Speaking to machines has become routine. For example, you might have recently said something like: “Hey, Siri, set a timer for 15 minutes,” or “OK, Google, show me directions to the airport.”
Interacting with these home assistants by voice is especially helpful to anyone with a physical limitation, be it permanent, such as paralysis, or temporary, such as holding a baby who has finally fallen asleep. But what if someone has difficulty speaking because of illness or injury? Or what if a noisy manufacturing environment makes it impossible to hear and understand voice commands? How can humans communicate with machines without using their voices? Xiumin Diao, assistant professor of engineering technology, is teaching a robot to know what a human wants without that person saying anything.
“Imagine you and I are interacting with each other and I make a certain gesture,” said Diao, making a “come here” motion with one hand. “You recognize my gesture. You understand it. You know the intention of my actions. You can even predict what will occur next. But for now, even the most advanced robots on the market cannot achieve that level of comprehension. We can talk to the robot, but that’s all we can do.”
In his research, Diao uses action recognition and intention prediction.
“Action recognition has been intensely studied in literature. For my research, I mainly focus on the latter part, intention prediction,” Diao said. “I want the robot to recognize the action. But more than that, I want it to predict the intention behind the action, such that the robot can understand the intention of human beings.”
The simple action of throwing a ball toward a camera provided Diao with plenty of research data. As a human repeatedly pitched the ball, a camera recorded his movements and a computer stored the data. Diao collected thousands of trials of human pitching data for training and testing a deep-learning-based model for intention prediction.
The motions involved with each pitch were correlated to the resulting location of each ball thrown. The goal is for the robot to learn and predict where the ball will land (intention prediction) based on the movements of the pitcher (action recognition). The robot can then act accordingly to catch the ball.
Physical therapy was the motivation.
Although ball-throwing provided the analytical data for his research, Diao’s motivation originated in the field of medicine. During physical rehabilitation, if a patient needs assistance to stand up from a chair, a physical therapist needs to apply a certain amount of force and torque to help lift the patient into a standing position.
“But the timing is critical,” explained Diao. “If the patient tries to stand, but the therapist applies that force and torque a second too soon or a second too late, the patient’s experience of standing will not work properly.”
However, a robot specializing in physical rehabilitation could recognize a human’s intention of standing and accurately apply timing, force and torque, resulting in a better outcome for that patient.
“Physical rehabilitation is just one application,” said Diao. “Now that I’ve done this work, I’ve found that it can be applied to many other areas.” As an example, Diao mentioned the potential of a smart treadmill that could recognize and analyze a person’s speed and manner of walking, or their gait.
“Using gait analysis, the treadmill speed adapts to the person as opposed to the person adapting to the treadmill.
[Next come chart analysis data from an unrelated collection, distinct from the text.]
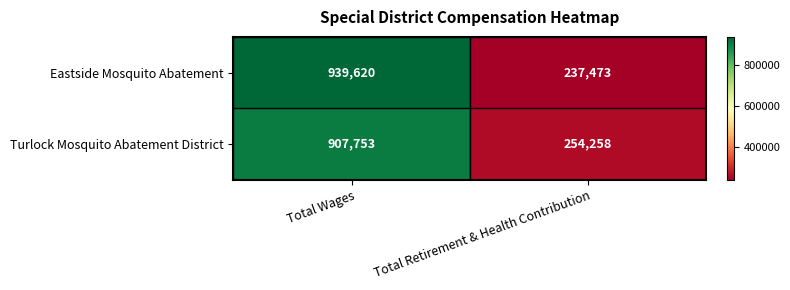

At how many categories does at least one series exceed 851473?

1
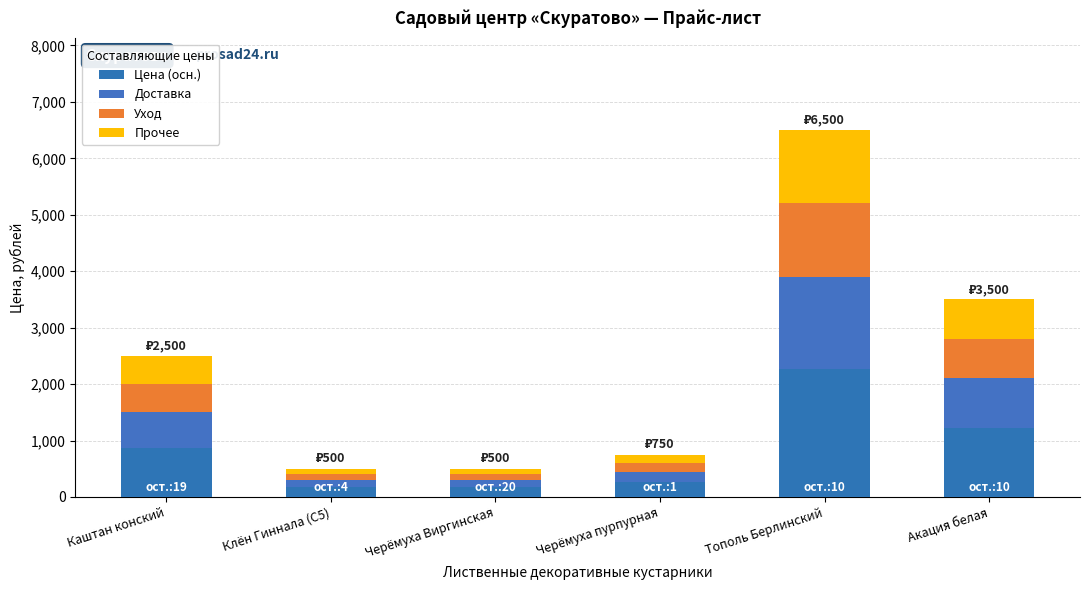

True or false: Прочее has a value of 500.0 at Каштан конский.

True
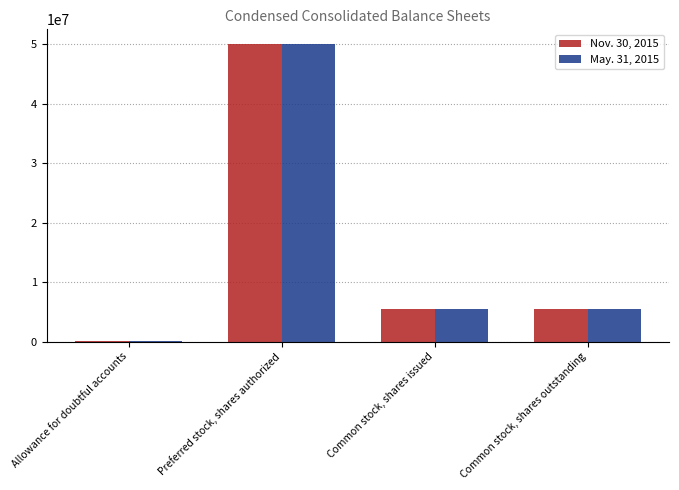

How many groups of bars are there?

4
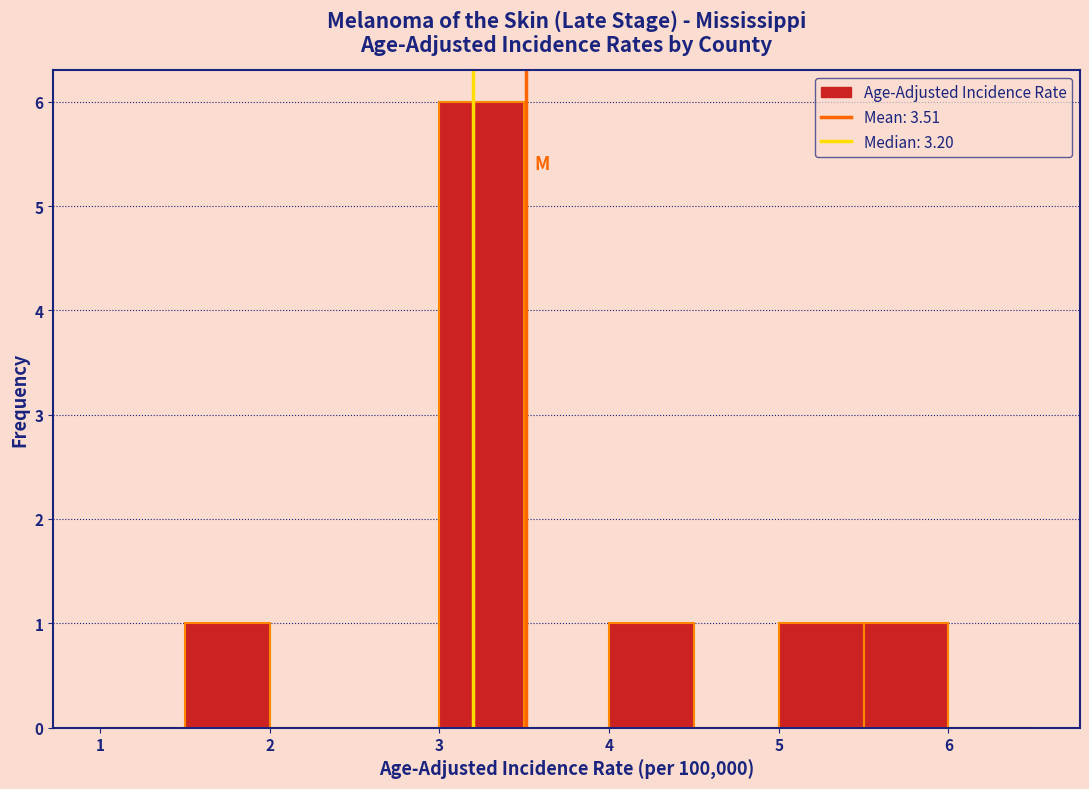

Which range on the x-axis has the tallest bar?

3.0 to 3.5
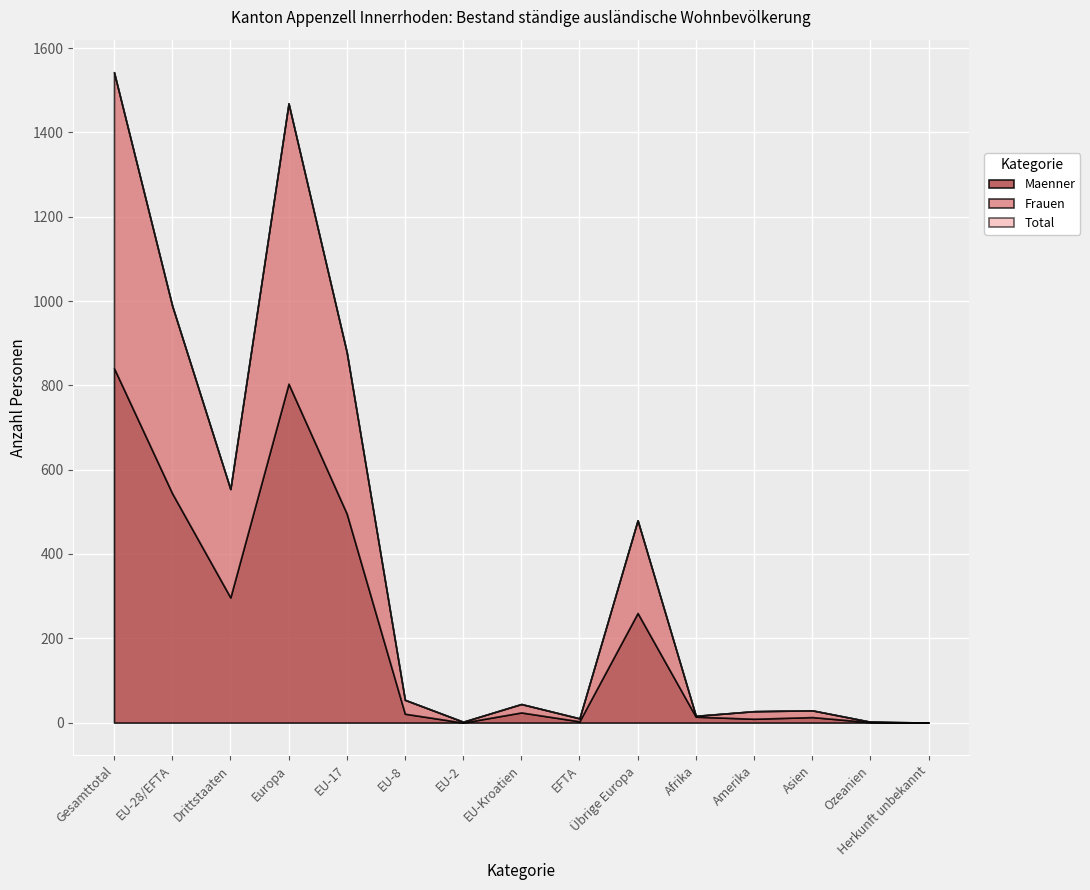

What is the total value across all series at Afrika?

32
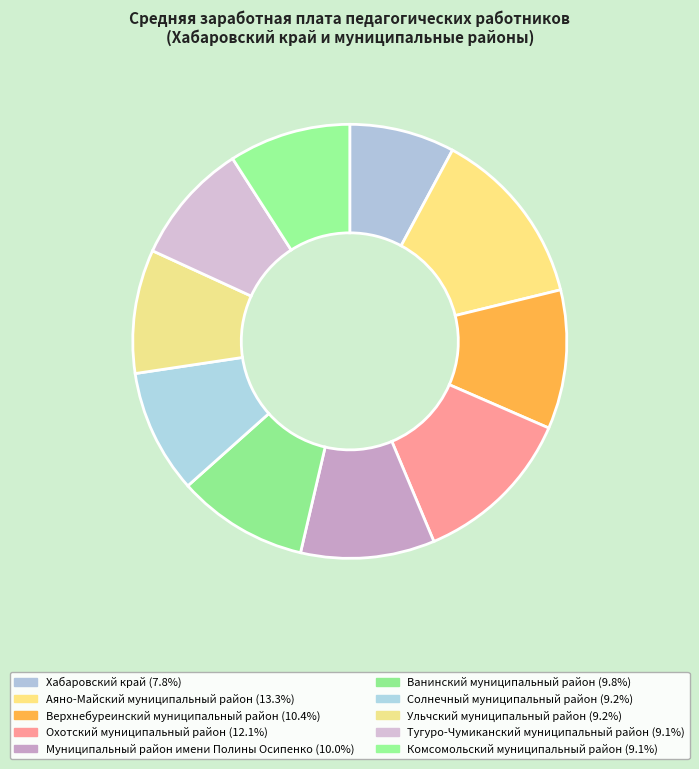

Is there a majority slice in this chart?

No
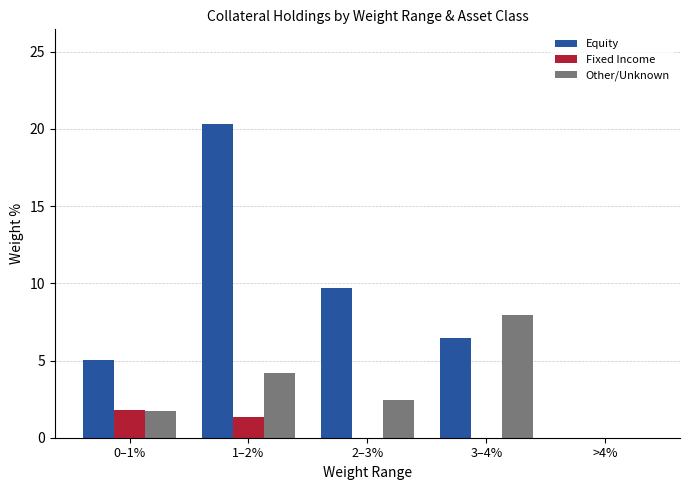

Where is Equity nearest to the value 10?

2–3%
That’s another way to take advantage of intention prediction.”
Diao’s goal is to teach machines to predict humans’ intentions, so that we can accurately control on-demand devices to apply the correct timing, force and torque.
“I want the robot assistant to do something for me,” he said. “The robot should understand my intention quickly and accurately, so that we can work more closely and collaborate closely. That’s the key.”
Diao’s research team includes Lin Zhang, a postdoctoral research associate, and Shengchao Li, a graduate teaching assistant. Zhang’s earlier research included a case study on human action recognition and intention prediction.